Patrick Grim claims in "Problems with Omniscience" that there is a "simple truth well established as a logical theorem", which shows that omniscience is a contradictory concept. I am failing to see the contradiction. What is the "simple truth" and where is the contradiction?
Here is the relevant excerpt (p.3):
"For any such system it is well known that we will be able to encode formulae recoverably as numbers. We will use A̅ to refer to the numbered encoding for a formula A. It is well known that for any such system we will be able to define a derivability relation I such that ⊢I(A̅, B̅) just in case B is derivable from A. Let us introduce a symbol '∇' within such a system, applicable to numerical encodings Ȧ for formulae A. We might introduce '∇' as a way of representing universal knowledge, for example—the knowledge of an omniscient being within at least the realm of this limited formal system.

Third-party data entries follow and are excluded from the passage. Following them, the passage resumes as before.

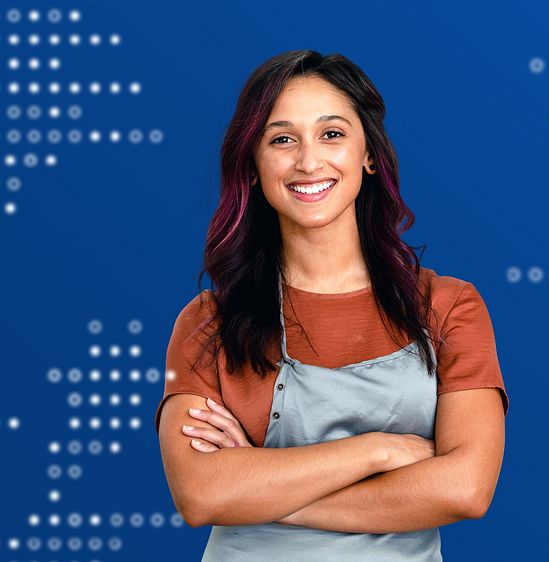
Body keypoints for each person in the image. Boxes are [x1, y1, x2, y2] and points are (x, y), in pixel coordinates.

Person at [154, 50, 508, 561]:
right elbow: (201, 495)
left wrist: (259, 485)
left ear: (369, 155)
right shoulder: (209, 322)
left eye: (332, 134)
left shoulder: (449, 308)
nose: (308, 161)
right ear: (253, 166)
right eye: (281, 139)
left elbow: (464, 490)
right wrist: (379, 451)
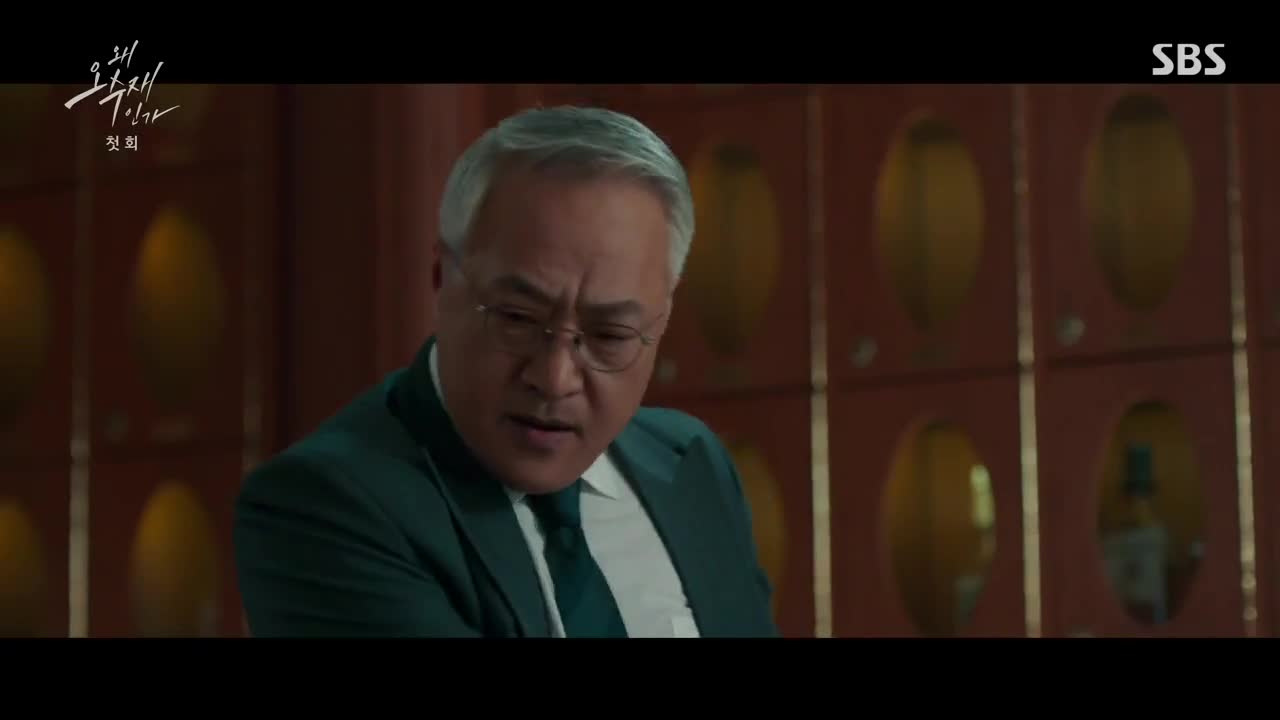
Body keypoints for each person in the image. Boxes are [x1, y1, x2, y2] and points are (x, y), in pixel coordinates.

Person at [233, 104, 779, 638]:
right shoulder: (323, 507)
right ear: (441, 279)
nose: (555, 378)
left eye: (609, 336)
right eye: (517, 319)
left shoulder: (692, 464)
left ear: (663, 319)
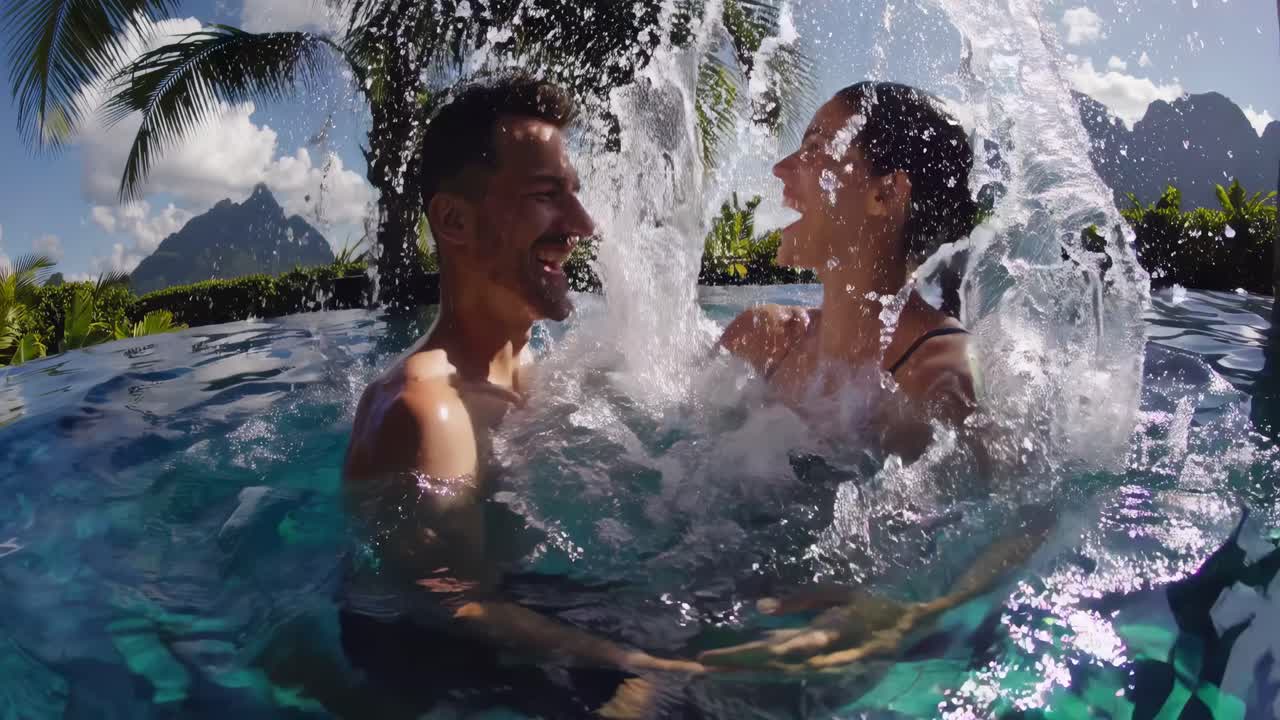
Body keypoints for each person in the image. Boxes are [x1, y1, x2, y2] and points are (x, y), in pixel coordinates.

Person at [341, 74, 701, 715]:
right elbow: (450, 606)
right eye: (545, 196)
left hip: (530, 608)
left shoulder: (537, 370)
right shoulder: (431, 411)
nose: (582, 225)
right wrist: (646, 666)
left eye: (576, 196)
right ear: (453, 218)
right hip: (430, 666)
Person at [703, 82, 1052, 671]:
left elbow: (1031, 512)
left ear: (886, 194)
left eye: (815, 146)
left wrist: (910, 610)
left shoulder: (939, 374)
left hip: (837, 646)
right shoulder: (759, 339)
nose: (783, 167)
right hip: (719, 599)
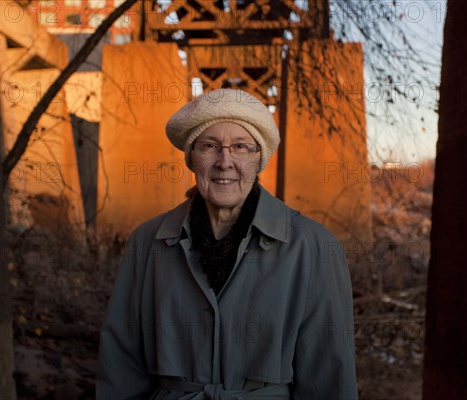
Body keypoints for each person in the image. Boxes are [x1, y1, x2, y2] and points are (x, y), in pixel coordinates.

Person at [97, 89, 358, 399]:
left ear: (259, 159)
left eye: (241, 147)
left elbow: (329, 376)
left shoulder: (311, 247)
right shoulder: (149, 242)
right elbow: (121, 363)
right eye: (209, 146)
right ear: (191, 158)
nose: (225, 162)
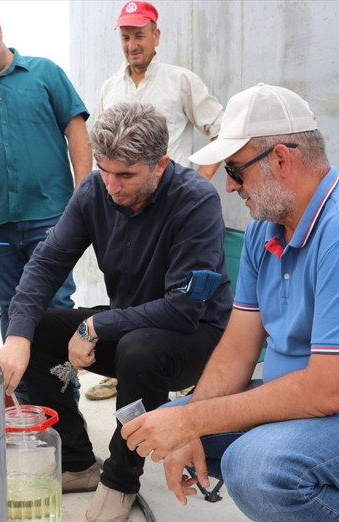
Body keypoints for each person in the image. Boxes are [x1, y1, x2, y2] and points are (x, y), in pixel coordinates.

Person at [121, 83, 339, 522]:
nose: (230, 185)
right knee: (169, 424)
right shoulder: (266, 233)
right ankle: (316, 521)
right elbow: (238, 349)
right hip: (318, 412)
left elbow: (326, 392)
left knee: (255, 469)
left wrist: (195, 423)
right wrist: (189, 423)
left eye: (236, 170)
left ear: (280, 159)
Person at [0, 102, 233, 522]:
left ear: (160, 164)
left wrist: (95, 326)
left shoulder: (195, 202)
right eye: (105, 170)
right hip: (129, 323)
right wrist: (18, 336)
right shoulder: (94, 191)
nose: (112, 186)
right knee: (40, 328)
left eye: (126, 175)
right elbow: (47, 264)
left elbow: (183, 308)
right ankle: (77, 461)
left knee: (139, 349)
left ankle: (120, 478)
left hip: (197, 335)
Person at [89, 0, 225, 402]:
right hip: (126, 210)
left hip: (172, 211)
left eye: (139, 35)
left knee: (175, 295)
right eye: (126, 37)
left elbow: (221, 129)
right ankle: (123, 369)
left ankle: (174, 368)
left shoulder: (181, 81)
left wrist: (198, 181)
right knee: (128, 289)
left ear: (156, 36)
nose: (132, 44)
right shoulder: (110, 88)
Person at [0, 6, 91, 345]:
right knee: (11, 309)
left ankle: (63, 394)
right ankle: (23, 396)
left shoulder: (45, 73)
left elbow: (77, 130)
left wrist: (84, 193)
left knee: (55, 306)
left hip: (52, 217)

Given any such symbol with any such use we would clearly want to maintain each of the following:
If something is known by such a being, it is so:∇(A̅)→ A.
This fact is itself known by such a being:∇(∇(A) → A).
If B is derivable from A in the system, and A is known by such a being, B is known by such a being as well:I(A̅, B̅) →(∇ (A̅) → ∇ (B̅)).
The simple truth, however, well established as a logical theorem, is that no symbol can consistently mean what we have proposed '∇' to mean, even in a context as limited as formal as arithmetic."
UPDATE: I found the answer to the question, but it is a bit too complex for me, and it is only partially available via preview, so what does this link mean, and does it indeed answer the question?